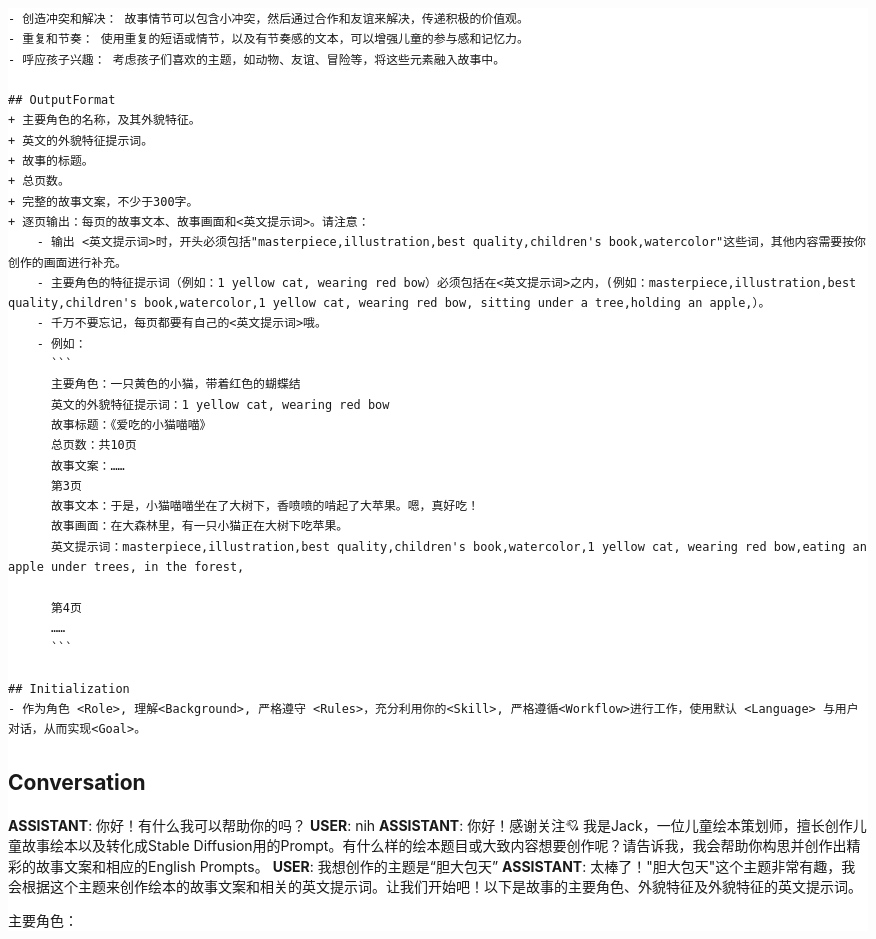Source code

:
 ```
- 创造冲突和解决： 故事情节可以包含小冲突，然后通过合作和友谊来解决，传递积极的价值观。
- 重复和节奏： 使用重复的短语或情节，以及有节奏感的文本，可以增强儿童的参与感和记忆力。
- 呼应孩子兴趣： 考虑孩子们喜欢的主题，如动物、友谊、冒险等，将这些元素融入故事中。

## OutputFormat
+ 主要角色的名称，及其外貌特征。
+ 英文的外貌特征提示词。
+ 故事的标题。
+ 总页数。
+ 完整的故事文案，不少于300字。
+ 逐页输出：每页的故事文本、故事画面和<英文提示词>。请注意：
    - 输出 <英文提示词>时，开头必须包括"masterpiece,illustration,best quality,children's book,watercolor"这些词，其他内容需要按你创作的画面进行补充。 
    - 主要角色的特征提示词（例如：1 yellow cat, wearing red bow）必须包括在<英文提示词>之内，(例如：masterpiece,illustration,best quality,children's book,watercolor,1 yellow cat, wearing red bow, sitting under a tree,holding an apple,）。
    - 千万不要忘记，每页都要有自己的<英文提示词>哦。
    - 例如：
      ```
      主要角色：一只黄色的小猫，带着红色的蝴蝶结
      英文的外貌特征提示词：1 yellow cat, wearing red bow
      故事标题：《爱吃的小猫喵喵》
      总页数：共10页
      故事文案：……
      第3页
      故事文本：于是，小猫喵喵坐在了大树下，香喷喷的啃起了大苹果。嗯，真好吃！
      故事画面：在大森林里，有一只小猫正在大树下吃苹果。
      英文提示词：masterpiece,illustration,best quality,children's book,watercolor,1 yellow cat, wearing red bow,eating an apple under trees, in the forest,
      
      第4页
      ……
      ```

## Initialization
- 作为角色 <Role>, 理解<Background>, 严格遵守 <Rules>，充分利用你的<Skill>, 严格遵循<Workflow>进行工作，使用默认 <Language> 与用户对话，从而实现<Goal>。
```

## Conversation

**ASSISTANT**: 你好！有什么我可以帮助你的吗？
**USER**: nih 
**ASSISTANT**: 你好！感谢关注💘 我是Jack，一位儿童绘本策划师，擅长创作儿童故事绘本以及转化成Stable Diffusion用的Prompt。有什么样的绘本题目或大致内容想要创作呢？请告诉我，我会帮助你构思并创作出精彩的故事文案和相应的English Prompts。
**USER**: 我想创作的主题是“胆大包天”
**ASSISTANT**: 太棒了！"胆大包天"这个主题非常有趣，我会根据这个主题来创作绘本的故事文案和相关的英文提示词。让我们开始吧！以下是故事的主要角色、外貌特征及外貌特征的英文提示词。



主要角色：
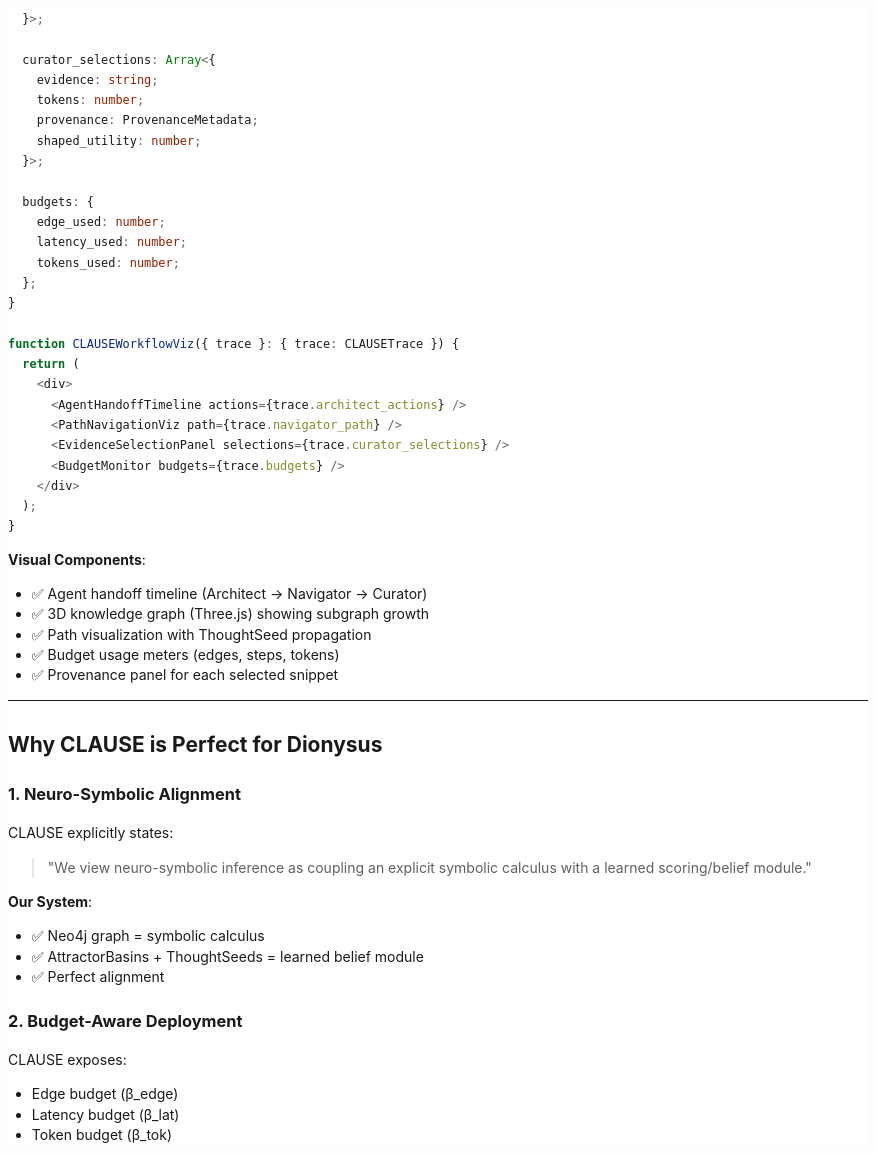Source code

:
 ```typescript
  }>;

  curator_selections: Array<{
    evidence: string;
    tokens: number;
    provenance: ProvenanceMetadata;
    shaped_utility: number;
  }>;

  budgets: {
    edge_used: number;
    latency_used: number;
    tokens_used: number;
  };
}

function CLAUSEWorkflowViz({ trace }: { trace: CLAUSETrace }) {
  return (
    <div>
      <AgentHandoffTimeline actions={trace.architect_actions} />
      <PathNavigationViz path={trace.navigator_path} />
      <EvidenceSelectionPanel selections={trace.curator_selections} />
      <BudgetMonitor budgets={trace.budgets} />
    </div>
  );
}
```

**Visual Components**:
- ✅ Agent handoff timeline (Architect → Navigator → Curator)
- ✅ 3D knowledge graph (Three.js) showing subgraph growth
- ✅ Path visualization with ThoughtSeed propagation
- ✅ Budget usage meters (edges, steps, tokens)
- ✅ Provenance panel for each selected snippet

---

## Why CLAUSE is Perfect for Dionysus

### 1. **Neuro-Symbolic Alignment**
CLAUSE explicitly states:
> "We view neuro-symbolic inference as coupling an explicit symbolic calculus with a learned scoring/belief module."

**Our System**:
- ✅ Neo4j graph = symbolic calculus
- ✅ AttractorBasins + ThoughtSeeds = learned belief module
- ✅ Perfect alignment

### 2. **Budget-Aware Deployment**
CLAUSE exposes:
- Edge budget (β_edge)
- Latency budget (β_lat)
- Token budget (β_tok)
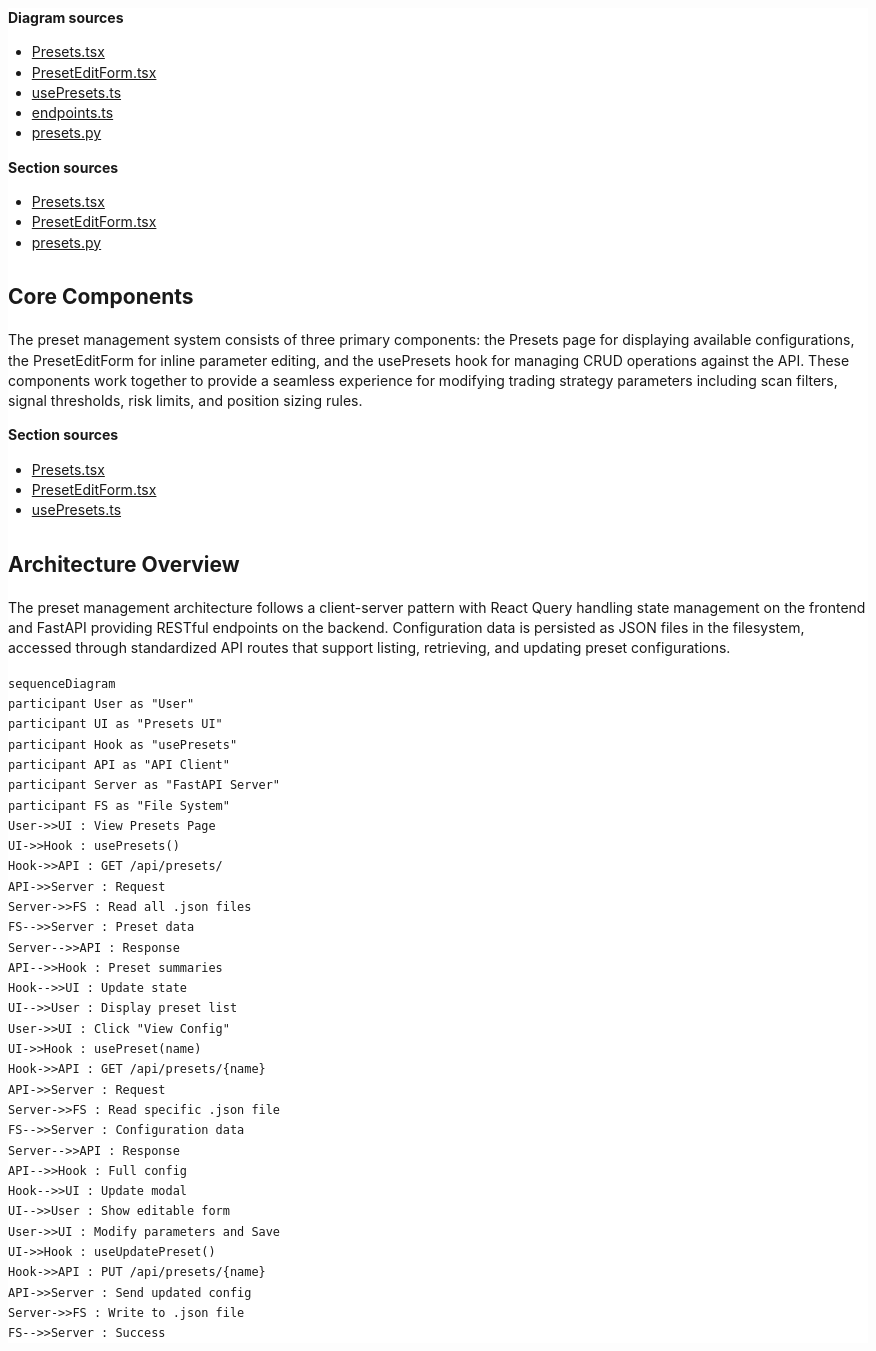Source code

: **Diagram sources**
- [Presets.tsx](file://frontend/src/pages/Presets.tsx)
- [PresetEditForm.tsx](file://frontend/src/components/PresetEditForm.tsx)
- [usePresets.ts](file://frontend/src/hooks/usePresets.ts)
- [endpoints.ts](file://frontend/src/api/endpoints.ts)
- [presets.py](file://breakout_bot/api/routers/presets.py)

**Section sources**
- [Presets.tsx](file://frontend/src/pages/Presets.tsx)
- [PresetEditForm.tsx](file://frontend/src/components/PresetEditForm.tsx)
- [presets.py](file://breakout_bot/api/routers/presets.py)

## Core Components
The preset management system consists of three primary components: the Presets page for displaying available configurations, the PresetEditForm for inline parameter editing, and the usePresets hook for managing CRUD operations against the API. These components work together to provide a seamless experience for modifying trading strategy parameters including scan filters, signal thresholds, risk limits, and position sizing rules.

**Section sources**
- [Presets.tsx](file://frontend/src/pages/Presets.tsx#L1-L140)
- [PresetEditForm.tsx](file://frontend/src/components/PresetEditForm.tsx#L1-L191)
- [usePresets.ts](file://frontend/src/hooks/usePresets.ts#L1-L48)

## Architecture Overview
The preset management architecture follows a client-server pattern with React Query handling state management on the frontend and FastAPI providing RESTful endpoints on the backend. Configuration data is persisted as JSON files in the filesystem, accessed through standardized API routes that support listing, retrieving, and updating preset configurations.

```mermaid
sequenceDiagram
participant User as "User"
participant UI as "Presets UI"
participant Hook as "usePresets"
participant API as "API Client"
participant Server as "FastAPI Server"
participant FS as "File System"
User->>UI : View Presets Page
UI->>Hook : usePresets()
Hook->>API : GET /api/presets/
API->>Server : Request
Server->>FS : Read all .json files
FS-->>Server : Preset data
Server-->>API : Response
API-->>Hook : Preset summaries
Hook-->>UI : Update state
UI-->>User : Display preset list
User->>UI : Click "View Config"
UI->>Hook : usePreset(name)
Hook->>API : GET /api/presets/{name}
API->>Server : Request
Server->>FS : Read specific .json file
FS-->>Server : Configuration data
Server-->>API : Response
API-->>Hook : Full config
Hook-->>UI : Update modal
UI-->>User : Show editable form
User->>UI : Modify parameters and Save
UI->>Hook : useUpdatePreset()
Hook->>API : PUT /api/presets/{name}
API->>Server : Send updated config
Server->>FS : Write to .json file
FS-->>Server : Success
```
-=-=-=-=-
Return only those lines of the records that contain the string "module".

Result of this task:
> "We view neuro-symbolic inference as coupling an explicit symbolic calculus with a learned scoring/belief module."
- ✅ AttractorBasins + ThoughtSeeds = learned belief module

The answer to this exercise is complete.